There are the photoshop’d images of a girl in her prom dress, missing a leg, with the caption, “I have no leg; if you have a soul, you’ll ‘like’ and share me” or something along those lines of evoking guilt and pity. Then you have the people that need to complain about everything or your bog standard, selfie-freak. Those are the people that constantly post pictures of themselves and addicted to the number of likes or shares they get per pic. All of it can be exhausting and frustrating.
While I understand branding and exposure practices for marketing, I lost comprehension of the fact that people have lost their sensitivity to others. I understand that social media is a great way to get exposure and in some cases, sponsorship or sales. All of which is fine, but there are human beings behind all those, likes, shares and follows. When did people become a number and stop being human? When you start attempting to manipulate people using guilting techniques, you’ve lost the ability to reach people on a, realistic, human level. And waste valuable time stressing about numbers, as opposed to connecting with people.
I have been someone who gets emotional on social media and want you to learn from my mistakes. A few things to watch out for and how to avoid falling into the guilt traps your ‘friends’ need to set.
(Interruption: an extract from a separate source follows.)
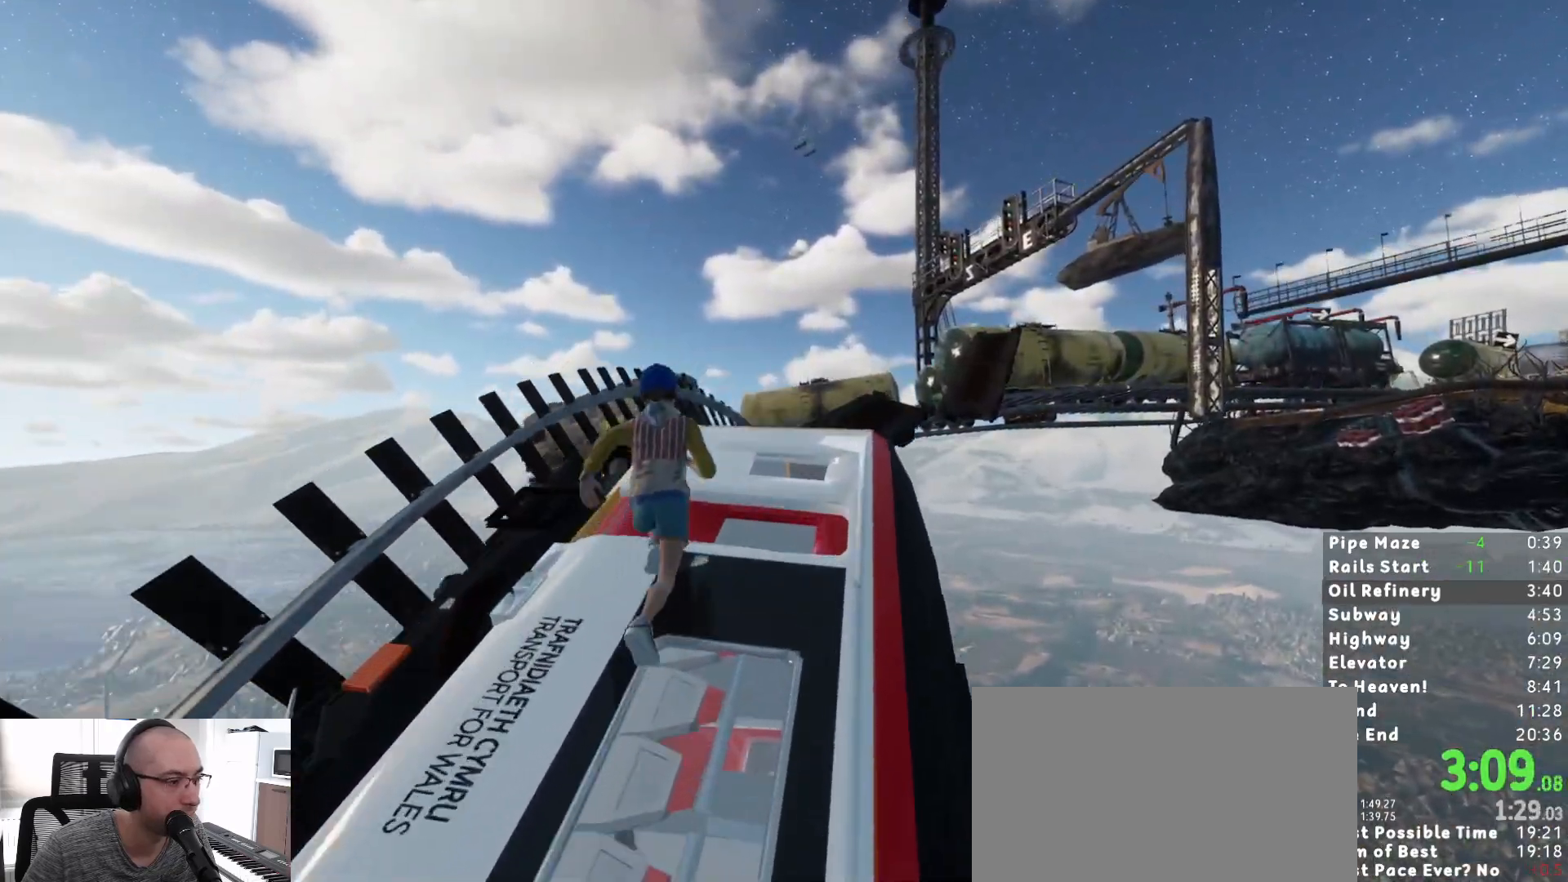
{"keys": ["shift", "w"], "mouse": [], "events": [[317, "space", "down"], [417, "space", "up"]]}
1. Someone posts ‘Having a friend list clear out. If you still want to be my friend, hit like and comment you still want to be my friend”. Ok, the latter part is the extreme example, but nonetheless, I’ve seen those posts. This is a friend that should be allowed to unfiriend you, unless you’re needy and will miss that person terribly, in your virtual reality. Double check your own character flaws before you respond to that post.
2. Going through your newsfeed and you see a friend has posted an extremely vague comment, such as; “Today is the worst day of my life!” It’s very worrisome and attention seeking at the same time. That person needs a rediculous amount of attention and pity. There again, the best thing to do, is simply nothing. If they need you specifically, then it’s absolutely acceptable to wait for them to send you a private message, text or shocking as it may sound, a phone call.
3. Posting all your daily and life’s drama’s or over stating your real life by bigging yourself up is another form of attention seeking and very unhealthy. It’s even more unhealthy to believe everything you see, simply because a ‘friend’ posted it to their page. Be careful and supportive but don’t fall victim to unloading on Facebook. In this case, less is much better. If you feel you need to post something, find a funny animal meme. It curbs your ‘posting’ craving and eliminates any emotional and unnecessary posts that could create a ‘crying wolf’ scenario or future embarrassment.
4. And my favourite, those who expect you to react to their posts but never engage with you on yours. There is an exception to this when you are a fan on an artist’s or other famous person’s page.
The moment someone makes you feel bad from their post is the moment you need to question their motives and your own emotional strength. When people post something on their page, it’s usually simply a moment in their lives that they want to share with their virtual friends. But in many cases it’s for attention they aren’t getting in their actual life. It’s not your job to make them feel needed in such a public way through comments or likes. If someone truly needs your help or attention, they’ll do the old fashioned thing by contacting you directly and privately. Otherwise it’s just attention seeking and not worth your energy or time. Spend your ‘likes’ and shares on people that you want to support. And by all means, don’t be manipulated to react to anything on social media. Emotional upset exhausts and prematurely ages you. And take your social media breaks. Your overall health depends on it.